Historical Document Analysis and Recognition Project

Published:

First, we present methods for three different tasks of recognizing anomalously deformed Kana in Japanese historical documents, which were contested by IEICE PRMU1 2017. The tasks have three levels: single character recognition, three Kana characters sequence recognition and unrestricted Kana recognition. We compare several methods for each task. For the level 1, we evaluate CNN based methods and BLSTM based methods. For the level 2, we consider several variations of a combined architecture of CNN and BLSTM. For the level 3, we compare an extension of the method for the level 2 and a segmentation based method. We achieve the single character recognition accuracy of 96.8%, the three Kana characters sequence recognition accuracy of 87.12% and the unrestricted Kana recognition accuracy of 73.3%. These results prove the performance of CNN and BLSTM on these tasks.


Secondly, there exist many challenges such as damage, fade, show-through, anomalous deformation, various backgrounds, limited resources and so on for historical document analysis and recognition. These challenges raise the demand for preprocessing historical document images. In this paper, we propose deep neural networks, named Pixel Segmentation Networks (PSNet) for text segmentation from Pre-Modern Japanese text (PMJT) historical document images. The proposed networks are used to segment pixels of text from raw document images with various background styles and image sizes, which is helpful for the later steps in historical document analysis and recognition. For preparing training patterns, we applied the Otsu local binarization method on every single character and extracted the pixel-level labels of all training document images.

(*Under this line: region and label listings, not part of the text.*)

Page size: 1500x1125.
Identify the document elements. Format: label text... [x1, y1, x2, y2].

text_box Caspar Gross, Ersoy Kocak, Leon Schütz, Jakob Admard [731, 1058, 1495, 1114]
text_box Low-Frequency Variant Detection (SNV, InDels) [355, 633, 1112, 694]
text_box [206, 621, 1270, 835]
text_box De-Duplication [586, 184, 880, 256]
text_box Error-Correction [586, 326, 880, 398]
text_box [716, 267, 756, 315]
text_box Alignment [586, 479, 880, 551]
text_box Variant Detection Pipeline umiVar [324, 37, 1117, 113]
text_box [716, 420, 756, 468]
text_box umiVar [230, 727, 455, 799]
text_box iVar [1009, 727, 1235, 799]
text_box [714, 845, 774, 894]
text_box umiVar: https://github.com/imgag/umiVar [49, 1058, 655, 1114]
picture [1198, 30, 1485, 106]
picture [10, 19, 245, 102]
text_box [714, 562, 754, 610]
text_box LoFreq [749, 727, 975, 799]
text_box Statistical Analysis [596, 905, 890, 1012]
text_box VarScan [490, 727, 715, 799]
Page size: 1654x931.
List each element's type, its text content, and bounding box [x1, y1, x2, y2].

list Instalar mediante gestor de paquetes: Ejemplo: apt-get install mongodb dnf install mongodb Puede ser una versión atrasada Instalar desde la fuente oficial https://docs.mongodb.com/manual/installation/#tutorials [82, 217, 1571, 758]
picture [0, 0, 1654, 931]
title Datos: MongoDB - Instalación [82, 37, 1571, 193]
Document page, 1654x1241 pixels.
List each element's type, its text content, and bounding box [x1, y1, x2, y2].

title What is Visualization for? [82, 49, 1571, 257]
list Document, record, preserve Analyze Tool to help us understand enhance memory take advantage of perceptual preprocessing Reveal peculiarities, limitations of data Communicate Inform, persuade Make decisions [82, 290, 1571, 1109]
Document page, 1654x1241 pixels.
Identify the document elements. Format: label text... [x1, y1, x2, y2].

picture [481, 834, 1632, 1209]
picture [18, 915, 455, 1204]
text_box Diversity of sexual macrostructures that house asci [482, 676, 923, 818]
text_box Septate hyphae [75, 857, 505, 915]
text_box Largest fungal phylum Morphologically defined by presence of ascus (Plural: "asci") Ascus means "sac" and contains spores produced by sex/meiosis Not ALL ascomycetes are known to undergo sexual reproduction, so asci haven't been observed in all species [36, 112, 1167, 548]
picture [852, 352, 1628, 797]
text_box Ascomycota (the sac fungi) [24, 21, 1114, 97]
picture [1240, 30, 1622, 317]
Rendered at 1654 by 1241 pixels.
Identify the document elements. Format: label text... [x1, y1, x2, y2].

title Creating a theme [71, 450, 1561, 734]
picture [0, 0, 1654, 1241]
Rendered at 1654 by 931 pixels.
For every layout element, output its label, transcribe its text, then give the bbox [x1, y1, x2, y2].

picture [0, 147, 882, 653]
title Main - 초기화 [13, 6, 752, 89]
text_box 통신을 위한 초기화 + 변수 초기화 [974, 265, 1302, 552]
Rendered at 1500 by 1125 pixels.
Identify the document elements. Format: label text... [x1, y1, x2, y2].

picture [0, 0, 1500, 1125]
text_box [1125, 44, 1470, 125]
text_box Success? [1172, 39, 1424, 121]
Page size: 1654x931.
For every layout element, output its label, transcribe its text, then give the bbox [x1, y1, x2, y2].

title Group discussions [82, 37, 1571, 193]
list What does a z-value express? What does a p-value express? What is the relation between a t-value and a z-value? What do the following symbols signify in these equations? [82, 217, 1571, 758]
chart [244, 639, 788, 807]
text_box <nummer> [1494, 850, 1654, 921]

To evaluate the proposed networks, we used following two metrics: pixel-level accuracy (PlA) and the ratio of intersection over a union of the true test region and its detected region (IoU). Since there is the great imbalance between the number of background pixels and that of text pixels, we normalize the measurements by a weighted parameter based on the frequency of background and text pixels. Then, we made experiments on the PMJT database, which is randomly split into the training set of 1,556 images, validation set of 333 images and testing set of 333 images. The experiments show the best PlA of 98.75%, the frequency-weighted PlA of 95.27%, IoU of 87.89%, and the frequency-weighted IoU of 97.68% when 1,556 images are uses for training. Moreover, the performance of CED-PSNet12 is only degraded as little as around 2 percentage points even when under 100 images, 1/16 of the original training set are used.

For future work, we will use end-to-end text-line recognizers to recognize text regions without character segmentation. It should be useful for researchers in the historical document processing area since a trained model could be used to process an enormous number of scanned images without requiring large human effort.